Amanda (Benedetta Porcaroli) is an upper-crust young woman who has returned home to her family’s grand old house after a stint at a Parisian university that failed to get her out of her socially inept shell. Now she spends her spends her days sulking and running around her childhood home (by nights she sleeps in a neon-soaked apartment in town, as her bedroom has been given to her 8-year-old niece), as if permanently stuck at age 12. Porcaroli does a superb job of balancing Amanda’s “ages,” as it were, managing to be difficult in both a pre-teen (the way she hops past her mum’s office door is an incredible bit of physical immaturity) and young adult (calling her family’s housekeeper ‘bourgeois’) ways.
It’s a silly yet empathetic lead performance that consistently informs the entire film as Amanda gives herself various little quests to keep busy, from caring for a neglected local horse to getting enough points at her local supermarket to buy an electric fan. As for more existential concerns, she also wants to make a friend, a task she has proved exceptionally poor at her whole life, until she’s reminded that she used to play with a local girl called Rebecca (Galatea Bellugi) and can use that as an icebreaker.
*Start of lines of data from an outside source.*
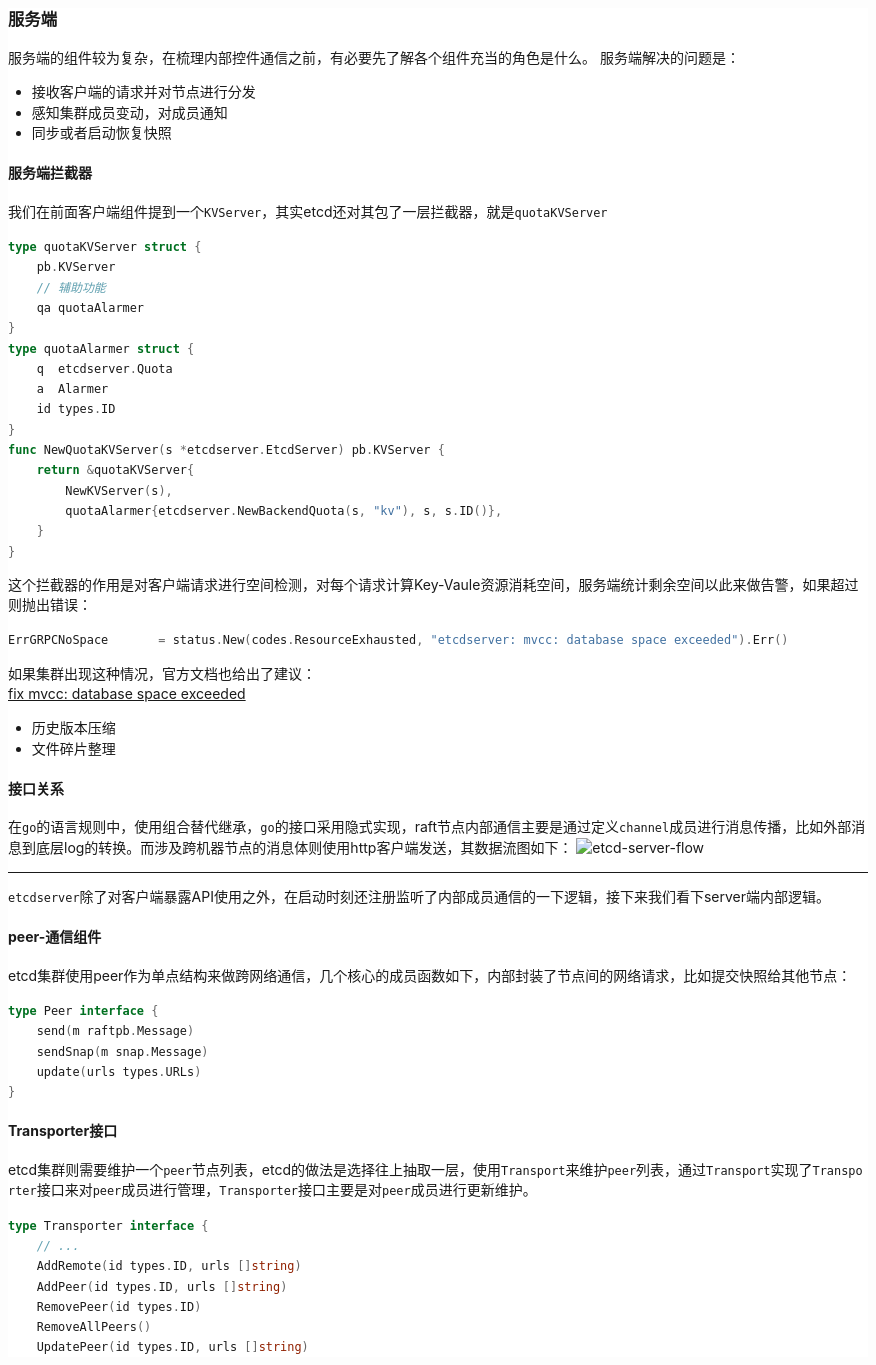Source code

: ### 服务端
服务端的组件较为复杂，在梳理内部控件通信之前，有必要先了解各个组件充当的角色是什么。
服务端解决的问题是：
- 接收客户端的请求并对节点进行分发
- 感知集群成员变动，对成员通知
- 同步或者启动恢复快照
#### 服务端拦截器
我们在前面客户端组件提到一个```KVServer```，其实etcd还对其包了一层拦截器，就是```quotaKVServer```
```go
type quotaKVServer struct {
	pb.KVServer
	// 辅助功能
	qa quotaAlarmer
}
type quotaAlarmer struct {
	q  etcdserver.Quota
	a  Alarmer
	id types.ID
}
func NewQuotaKVServer(s *etcdserver.EtcdServer) pb.KVServer {
	return &quotaKVServer{
		NewKVServer(s),
		quotaAlarmer{etcdserver.NewBackendQuota(s, "kv"), s, s.ID()},
	}
}
```
这个拦截器的作用是对客户端请求进行空间检测，对每个请求计算Key-Vaule资源消耗空间，服务端统计剩余空间以此来做告警，如果超过则抛出错误：
```go
ErrGRPCNoSpace       = status.New(codes.ResourceExhausted, "etcdserver: mvcc: database space exceeded").Err()
```
如果集群出现这种情况，官方文档也给出了建议：  
[fix mvcc: database space exceeded](https://etcd.io/docs/v3.4/faq/#what-does-mvcc-database-space-exceeded-mean-and-how-do-i-fix-it)
- 历史版本压缩
- 文件碎片整理
#### 接口关系
在```go```的语言规则中，使用组合替代继承，```go```的接口采用隐式实现，raft节点内部通信主要是通过定义```channel```成员进行消息传播，比如外部消息到底层log的转换。而涉及跨机器节点的消息体则使用http客户端发送，其数据流图如下：
![etcd-server-flow](https://pixelpig-1253685321.cos.ap-guangzhou.myqcloud.com/blog/etcd/raft/etcd-server-flow.png)

----
```etcdserver```除了对客户端暴露API使用之外，在启动时刻还注册监听了内部成员通信的一下逻辑，接下来我们看下server端内部逻辑。
#### peer-通信组件
etcd集群使用peer作为单点结构来做跨网络通信，几个核心的成员函数如下，内部封装了节点间的网络请求，比如提交快照给其他节点：
```go
type Peer interface {
    send(m raftpb.Message)
    sendSnap(m snap.Message)
    update(urls types.URLs)
}
```
#### Transporter接口
etcd集群则需要维护一个```peer```节点列表，etcd的做法是选择往上抽取一层，使用```Transport```来维护```peer```列表，通过```Transport```实现了```Transporter```接口来对```peer```成员进行管理，```Transporter```接口主要是对```peer```成员进行更新维护。
```go
type Transporter interface {
    // ...
	AddRemote(id types.ID, urls []string)
	AddPeer(id types.ID, urls []string)
	RemovePeer(id types.ID)
	RemoveAllPeers()
	UpdatePeer(id types.ID, urls []string)
```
Rebecca, though, is perhaps even odder than Amanda, a borderline shut-in who takes a very long time to warm to her new/old friend (neither of them seem to actually remember the purported playdates, simply taking the stories on faith from their respective mothers). Their cautious bonding is genuinely sweet at points – for both of them, an unabashed smile is a rarity, so they become very powerful whenever we do catch a glimpse of a grin. Cavalli populates her world with a number of other oddballs, from a prospective boyfriend for Amanda who works as a condom dispenser at festivals to Amanda’s older sister Marina, who seems to genuinely despise her sibling.
It’s all a lot of surreal fun, bolstered by the slightly uncanny sets and locations, all adding to the general sense of the outside world being the one that’s unreal and impossible to navigate. It’s generally one of my least favourite tropes to call a film “timely,” given how actually timeless most contemporary issues are, but with Amanda, Porcaroli has genuinely crafted a tale for our specific time, capturing the anxious, defensive heart of one of the least social generations of young people the western world has ever produced.
Amanda is released in UK cinemas and on Curzon Home Cinema on 2 June.